→ **Task statement**: Switch "top-left" to "upper-left" throughout the items below, and reproduce them with nothing else changed.

→ **Material provided**:
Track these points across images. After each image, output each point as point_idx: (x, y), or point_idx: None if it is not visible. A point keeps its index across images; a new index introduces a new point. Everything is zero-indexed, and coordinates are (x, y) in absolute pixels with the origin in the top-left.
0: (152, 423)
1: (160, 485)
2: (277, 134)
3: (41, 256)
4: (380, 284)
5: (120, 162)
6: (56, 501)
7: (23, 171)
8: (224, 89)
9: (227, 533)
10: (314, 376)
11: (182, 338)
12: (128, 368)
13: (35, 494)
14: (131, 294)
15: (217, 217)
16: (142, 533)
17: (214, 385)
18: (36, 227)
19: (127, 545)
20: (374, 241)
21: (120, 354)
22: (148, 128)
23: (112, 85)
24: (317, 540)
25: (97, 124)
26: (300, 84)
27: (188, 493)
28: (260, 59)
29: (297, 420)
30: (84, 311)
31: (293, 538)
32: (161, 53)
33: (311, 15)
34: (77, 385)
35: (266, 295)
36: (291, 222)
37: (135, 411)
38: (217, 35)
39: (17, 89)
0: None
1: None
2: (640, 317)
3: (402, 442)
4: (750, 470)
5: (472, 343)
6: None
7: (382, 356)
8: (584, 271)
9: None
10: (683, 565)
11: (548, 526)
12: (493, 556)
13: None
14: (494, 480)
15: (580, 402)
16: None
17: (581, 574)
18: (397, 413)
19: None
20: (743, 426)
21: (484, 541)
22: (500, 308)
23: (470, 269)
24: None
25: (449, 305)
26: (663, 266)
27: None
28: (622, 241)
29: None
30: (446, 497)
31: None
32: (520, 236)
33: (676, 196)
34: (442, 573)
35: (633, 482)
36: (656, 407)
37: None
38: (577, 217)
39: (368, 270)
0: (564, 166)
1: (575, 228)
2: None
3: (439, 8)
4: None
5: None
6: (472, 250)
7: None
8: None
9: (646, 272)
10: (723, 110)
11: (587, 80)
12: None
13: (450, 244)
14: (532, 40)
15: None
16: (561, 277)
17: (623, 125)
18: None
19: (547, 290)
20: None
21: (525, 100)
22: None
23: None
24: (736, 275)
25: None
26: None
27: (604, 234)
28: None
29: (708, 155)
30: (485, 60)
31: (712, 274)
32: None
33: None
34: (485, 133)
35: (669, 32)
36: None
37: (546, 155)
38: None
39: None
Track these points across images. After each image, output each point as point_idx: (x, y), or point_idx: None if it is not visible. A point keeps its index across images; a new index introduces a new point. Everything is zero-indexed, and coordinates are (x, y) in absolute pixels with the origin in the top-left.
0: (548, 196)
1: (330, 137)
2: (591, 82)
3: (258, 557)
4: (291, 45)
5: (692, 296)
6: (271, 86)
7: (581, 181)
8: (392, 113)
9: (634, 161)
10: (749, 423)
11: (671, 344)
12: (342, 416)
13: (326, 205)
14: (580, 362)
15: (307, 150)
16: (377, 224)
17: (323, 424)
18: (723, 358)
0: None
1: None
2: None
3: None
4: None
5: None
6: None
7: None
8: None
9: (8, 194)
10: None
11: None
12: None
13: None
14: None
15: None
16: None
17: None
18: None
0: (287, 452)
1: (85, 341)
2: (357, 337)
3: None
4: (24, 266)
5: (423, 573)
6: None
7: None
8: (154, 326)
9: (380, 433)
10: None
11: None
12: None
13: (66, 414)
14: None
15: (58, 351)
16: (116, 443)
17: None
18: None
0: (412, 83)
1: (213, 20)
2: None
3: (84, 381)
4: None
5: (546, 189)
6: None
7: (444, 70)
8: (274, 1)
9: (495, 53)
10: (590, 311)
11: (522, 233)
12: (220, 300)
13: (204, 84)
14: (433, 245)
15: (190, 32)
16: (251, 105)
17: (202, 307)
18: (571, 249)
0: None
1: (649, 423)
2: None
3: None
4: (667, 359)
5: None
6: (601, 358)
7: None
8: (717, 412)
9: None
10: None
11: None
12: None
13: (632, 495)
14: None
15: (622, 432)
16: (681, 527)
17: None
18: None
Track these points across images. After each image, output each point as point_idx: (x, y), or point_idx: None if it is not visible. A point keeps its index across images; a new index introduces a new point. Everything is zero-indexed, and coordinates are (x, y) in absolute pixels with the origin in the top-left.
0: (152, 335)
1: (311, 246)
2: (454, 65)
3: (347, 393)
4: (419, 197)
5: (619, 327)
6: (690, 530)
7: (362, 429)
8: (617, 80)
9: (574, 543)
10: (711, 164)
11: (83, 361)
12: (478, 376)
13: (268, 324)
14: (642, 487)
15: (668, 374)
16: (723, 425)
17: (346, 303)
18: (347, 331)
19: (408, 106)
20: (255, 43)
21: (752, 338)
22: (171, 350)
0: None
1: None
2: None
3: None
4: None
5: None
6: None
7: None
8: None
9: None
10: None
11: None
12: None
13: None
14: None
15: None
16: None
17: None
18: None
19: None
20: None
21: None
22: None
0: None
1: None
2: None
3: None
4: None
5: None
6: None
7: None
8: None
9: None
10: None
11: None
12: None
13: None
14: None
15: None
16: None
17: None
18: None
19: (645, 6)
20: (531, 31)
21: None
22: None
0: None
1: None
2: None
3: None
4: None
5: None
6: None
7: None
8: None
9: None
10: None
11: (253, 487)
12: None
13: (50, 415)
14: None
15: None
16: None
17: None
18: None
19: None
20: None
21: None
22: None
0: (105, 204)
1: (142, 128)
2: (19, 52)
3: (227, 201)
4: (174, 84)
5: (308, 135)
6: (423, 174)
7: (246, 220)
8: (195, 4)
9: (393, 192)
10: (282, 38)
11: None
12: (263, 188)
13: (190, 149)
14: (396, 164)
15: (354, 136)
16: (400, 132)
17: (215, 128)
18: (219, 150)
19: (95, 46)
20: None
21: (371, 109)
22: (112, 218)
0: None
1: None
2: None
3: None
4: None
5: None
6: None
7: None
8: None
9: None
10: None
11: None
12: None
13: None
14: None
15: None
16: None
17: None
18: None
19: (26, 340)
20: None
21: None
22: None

→ **Task output**:
Track these points across images. After each image, output each point as point_idx: (x, y), or point_idx: None if it is not visible. A point keeps its index across images; a new index introduces a new point. Everything is zero-indexed, and coordinates are (x, y) in absolute pixels with the origin in the upper-left.
0: (152, 423)
1: (160, 485)
2: (277, 134)
3: (41, 256)
4: (380, 284)
5: (120, 162)
6: (56, 501)
7: (23, 171)
8: (224, 89)
9: (227, 533)
10: (314, 376)
11: (182, 338)
12: (128, 368)
13: (35, 494)
14: (131, 294)
15: (217, 217)
16: (142, 533)
17: (214, 385)
18: (36, 227)
19: (127, 545)
20: (374, 241)
21: (120, 354)
22: (148, 128)
23: (112, 85)
24: (317, 540)
25: (97, 124)
26: (300, 84)
27: (188, 493)
28: (260, 59)
29: (297, 420)
30: (84, 311)
31: (293, 538)
32: (161, 53)
33: (311, 15)
34: (77, 385)
35: (266, 295)
36: (291, 222)
37: (135, 411)
38: (217, 35)
39: (17, 89)
0: None
1: None
2: (640, 317)
3: (402, 442)
4: (750, 470)
5: (472, 343)
6: None
7: (382, 356)
8: (584, 271)
9: None
10: (683, 565)
11: (548, 526)
12: (493, 556)
13: None
14: (494, 480)
15: (580, 402)
16: None
17: (581, 574)
18: (397, 413)
19: None
20: (743, 426)
21: (484, 541)
22: (500, 308)
23: (470, 269)
24: None
25: (449, 305)
26: (663, 266)
27: None
28: (622, 241)
29: None
30: (446, 497)
31: None
32: (520, 236)
33: (676, 196)
34: (442, 573)
35: (633, 482)
36: (656, 407)
37: None
38: (577, 217)
39: (368, 270)
0: (564, 166)
1: (575, 228)
2: None
3: (439, 8)
4: None
5: None
6: (472, 250)
7: None
8: None
9: (646, 272)
10: (723, 110)
11: (587, 80)
12: None
13: (450, 244)
14: (532, 40)
15: None
16: (561, 277)
17: (623, 125)
18: None
19: (547, 290)
20: None
21: (525, 100)
22: None
23: None
24: (736, 275)
25: None
26: None
27: (604, 234)
28: None
29: (708, 155)
30: (485, 60)
31: (712, 274)
32: None
33: None
34: (485, 133)
35: (669, 32)
36: None
37: (546, 155)
38: None
39: None
Track these points across images. After each image, output each point as point_idx: (x, y), or point_idx: None if it is not visible. A point keeps its index across images; a new index introduces a new point. Everything is zero-indexed, and coordinates are (x, y) in absolute pixels with the origin in the upper-left.
0: (548, 196)
1: (330, 137)
2: (591, 82)
3: (258, 557)
4: (291, 45)
5: (692, 296)
6: (271, 86)
7: (581, 181)
8: (392, 113)
9: (634, 161)
10: (749, 423)
11: (671, 344)
12: (342, 416)
13: (326, 205)
14: (580, 362)
15: (307, 150)
16: (377, 224)
17: (323, 424)
18: (723, 358)
0: None
1: None
2: None
3: None
4: None
5: None
6: None
7: None
8: None
9: (8, 194)
10: None
11: None
12: None
13: None
14: None
15: None
16: None
17: None
18: None
0: (287, 452)
1: (85, 341)
2: (357, 337)
3: None
4: (24, 266)
5: (423, 573)
6: None
7: None
8: (154, 326)
9: (380, 433)
10: None
11: None
12: None
13: (66, 414)
14: None
15: (58, 351)
16: (116, 443)
17: None
18: None
0: (412, 83)
1: (213, 20)
2: None
3: (84, 381)
4: None
5: (546, 189)
6: None
7: (444, 70)
8: (274, 1)
9: (495, 53)
10: (590, 311)
11: (522, 233)
12: (220, 300)
13: (204, 84)
14: (433, 245)
15: (190, 32)
16: (251, 105)
17: (202, 307)
18: (571, 249)
0: None
1: (649, 423)
2: None
3: None
4: (667, 359)
5: None
6: (601, 358)
7: None
8: (717, 412)
9: None
10: None
11: None
12: None
13: (632, 495)
14: None
15: (622, 432)
16: (681, 527)
17: None
18: None
Track these points across images. After each image, output each point as point_idx: (x, y), or point_idx: None if it is not visible. A point keeps its index across images; a new index introduces a new point. Everything is zero-indexed, and coordinates are (x, y) in absolute pixels with the origin in the upper-left.
0: (152, 335)
1: (311, 246)
2: (454, 65)
3: (347, 393)
4: (419, 197)
5: (619, 327)
6: (690, 530)
7: (362, 429)
8: (617, 80)
9: (574, 543)
10: (711, 164)
11: (83, 361)
12: (478, 376)
13: (268, 324)
14: (642, 487)
15: (668, 374)
16: (723, 425)
17: (346, 303)
18: (347, 331)
19: (408, 106)
20: (255, 43)
21: (752, 338)
22: (171, 350)
0: None
1: None
2: None
3: None
4: None
5: None
6: None
7: None
8: None
9: None
10: None
11: None
12: None
13: None
14: None
15: None
16: None
17: None
18: None
19: None
20: None
21: None
22: None
0: None
1: None
2: None
3: None
4: None
5: None
6: None
7: None
8: None
9: None
10: None
11: None
12: None
13: None
14: None
15: None
16: None
17: None
18: None
19: (645, 6)
20: (531, 31)
21: None
22: None
0: None
1: None
2: None
3: None
4: None
5: None
6: None
7: None
8: None
9: None
10: None
11: (253, 487)
12: None
13: (50, 415)
14: None
15: None
16: None
17: None
18: None
19: None
20: None
21: None
22: None
0: (105, 204)
1: (142, 128)
2: (19, 52)
3: (227, 201)
4: (174, 84)
5: (308, 135)
6: (423, 174)
7: (246, 220)
8: (195, 4)
9: (393, 192)
10: (282, 38)
11: None
12: (263, 188)
13: (190, 149)
14: (396, 164)
15: (354, 136)
16: (400, 132)
17: (215, 128)
18: (219, 150)
19: (95, 46)
20: None
21: (371, 109)
22: (112, 218)
0: None
1: None
2: None
3: None
4: None
5: None
6: None
7: None
8: None
9: None
10: None
11: None
12: None
13: None
14: None
15: None
16: None
17: None
18: None
19: (26, 340)
20: None
21: None
22: None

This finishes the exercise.